Neppure la minaccia americana di non riconoscere un governo con Hamas soddisfa «faccia di carbone». «Certo, grazie America, per loro siamo come i pachistani e gli iracheni. I loro amici israeliani invece speravano che ci sparassimo addosso ai seggi. La faremo vedere ad entrambi, voteremo. Ma i conti li faremo dentro Fatah. Dopo il voto riuniremo la sesta conferenza del partito e cambieremo gli organi interni. Le vere riforme arriveranno, ma le faremo internamente». Neanche Barghouti lo convince troppo. «Per far spazio ai suoi era pronto a buttar via il partito e a fondarne uno chiamato Futuro. Poteva chiamarlo Vera Fatah, e tutti avremmo capito, ma forse, poveretto, in cella è mal consigliato».

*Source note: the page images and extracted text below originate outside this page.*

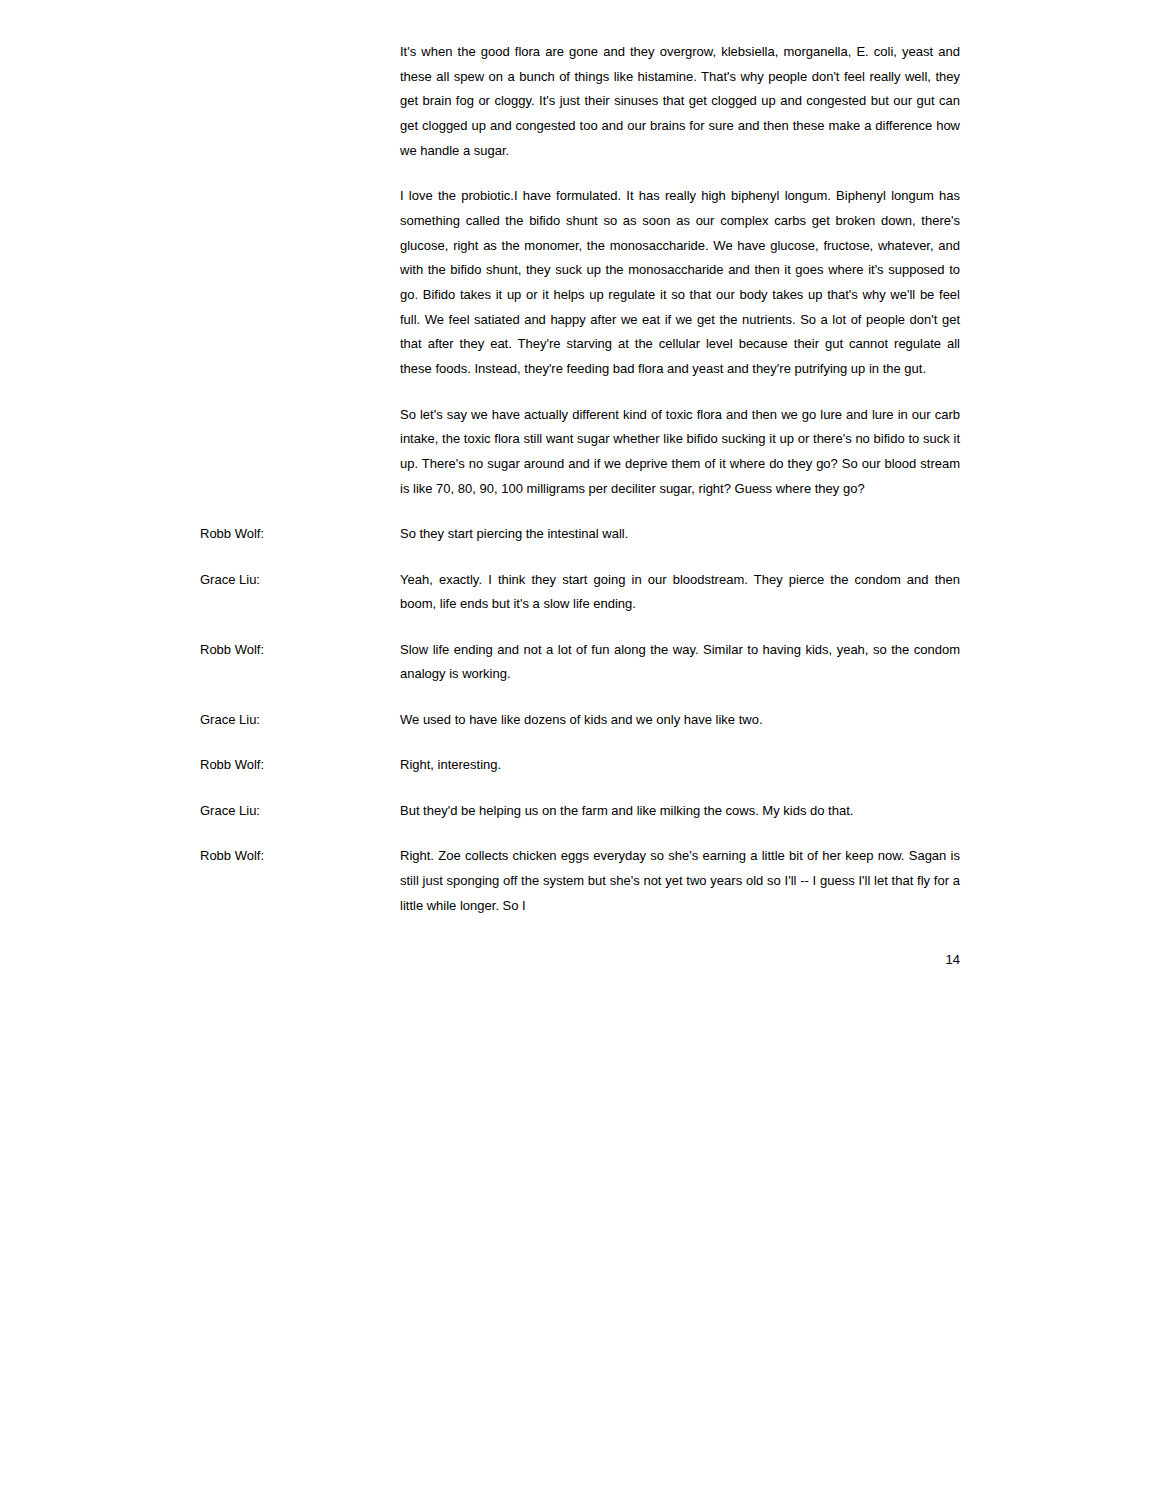It's when the good flora are gone and they overgrow, klebsiella, morganella, E. coli, yeast and these all spew on a bunch of things like histamine. That's why people don't feel really well, they get brain fog or cloggy. It's just their sinuses that get clogged up and congested but our gut can get clogged up and congested too and our brains for sure and then these make a difference how we handle a sugar.
I love the probiotic.I have formulated. It has really high biphenyl longum. Biphenyl longum has something called the bifido shunt so as soon as our complex carbs get broken down, there's glucose, right as the monomer, the monosaccharide. We have glucose, fructose, whatever, and with the bifido shunt, they suck up the monosaccharide and then it goes where it's supposed to go. Bifido takes it up or it helps up regulate it so that our body takes up that's why we'll be feel full. We feel satiated and happy after we eat if we get the nutrients. So a lot of people don't get that after they eat. They're starving at the cellular level because their gut cannot regulate all these foods. Instead, they're feeding bad flora and yeast and they're putrifying up in the gut.
So let's say we have actually different kind of toxic flora and then we go lure and lure in our carb intake, the toxic flora still want sugar whether like bifido sucking it up or there's no bifido to suck it up. There's no sugar around and if we deprive them of it where do they go? So our blood stream is like 70, 80, 90, 100 milligrams per deciliter sugar, right? Guess where they go?
Robb Wolf:
So they start piercing the intestinal wall.
Grace Liu:
Yeah, exactly. I think they start going in our bloodstream. They pierce the condom and then boom, life ends but it's a slow life ending.
Robb Wolf:
Slow life ending and not a lot of fun along the way. Similar to having kids, yeah, so the condom analogy is working.
Grace Liu:
We used to have like dozens of kids and we only have like two.
Robb Wolf:
Right, interesting.
Grace Liu:
But they'd be helping us on the farm and like milking the cows. My kids do that.
Robb Wolf:
Right. Zoe collects chicken eggs everyday so she's earning a little bit of her keep now. Sagan is still just sponging off the system but she's not yet two years old so I'll -- I guess I'll let that fly for a little while longer. So I
14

Solo quando gli chiedi quanto a lungo potrà sopravvivere, Zakaria ripone il suo ghigno. «Be’, me lo chiedo anch’io. Ma dopo i miei primi sette anni di galera ho giurato di non tornare dentro a nessun costo. Sono ancora vivo e libero perché Dio mi protegge, perché decido da solo, perché non partecipo mai a battaglie perse, e perché agisco e sparo molto in fretta. Mesi fa mi son visto dietro un furgone pieno di facce straniere, ho pensato sono morto, sono le forze speciali, così ho svuotato il caricatore e son fuggito. Poi ho saputo che era una delegazione francese in visita a Jenin... Certo, a 29 anni non si può vivere così. Ci penso. Ci penso la notte quando dormo da solo con il mitra e i caricatori, e vedo tutti i volti dei miei amici morti. Allora mi sento carne morta anch’io. Meglio, mi dico, farla finita subito. Prendo il mitragliatore, vengo a sedermi quassù. Aspetto gli israeliani.

Li chiamo... Venite a prendermi, grido, sono qui, tutto solo, tutto per voi. Ma quando li voglio, loro non ci sono mai. E quando la notte svanisce e il sole risorge io torno lo Zakaria di sempre. Sempre pronto a ricominciare».